Google currently announced that its second- and third-generation Cloud TPU Pods — its scalable cloud-primarily based supercomputers with up to 1,000 of its custom Tensor Processing Units — are now publicly readily available in beta.
The newest-generation v3 models are specifically strong and are liquid-cooled. Every single pod can provide up to 100 petaFLOPS. As Google notes, that raw computing energy puts it inside the leading 5 supercomputers worldwide, but you require to take that quantity with a grain of salt offered that the TPU pods operate at a far reduced numerical precision.
You don’t require to use a complete TPU Pod, even though. Google also lets developers rent ‘slices’ of these machines. Either way, even though, we’re speaking about a quite strong machine that can train a regular ResNet-50 image classification model utilizing the ImageNet dataset in two minutes.

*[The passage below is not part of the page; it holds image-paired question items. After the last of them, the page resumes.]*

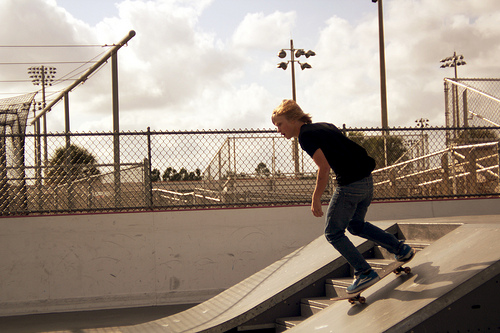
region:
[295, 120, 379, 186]
black tshirt on a skater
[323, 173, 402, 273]
jeans on a skater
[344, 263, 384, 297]
blue and white sneaker on a skater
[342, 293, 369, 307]
front wheels on a skateboard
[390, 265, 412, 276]
back wheels of a skateboard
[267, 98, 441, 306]
young boy skating on a ramp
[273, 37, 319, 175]
lights on a pole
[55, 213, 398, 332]
a skateboard ramp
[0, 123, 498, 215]
silver chainlink fence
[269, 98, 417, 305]
young boy on a skateboard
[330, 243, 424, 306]
Boy on a skateboard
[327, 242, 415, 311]
Boy is on a skateboard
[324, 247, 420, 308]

The TPU v2 Pods function up to 512 cores and are a bit slower than the v3 ones, of course. When utilizing 265 TPUs, for instance, a v2 Pod will train the ResNet-50 model in 11.3 minutes though a v3 Pod will only take 7.1 minutes. Making use of a single TPU, that’ll take 302 minutes.
Unsurprisingly, Google argues that Pods are very best made use of when you require to speedily train a model (and theprice isn’t that considerably of an problem), require larger accuracy utilizing bigger datasets with millions of labeled examples, or when you want quickly prototype new models.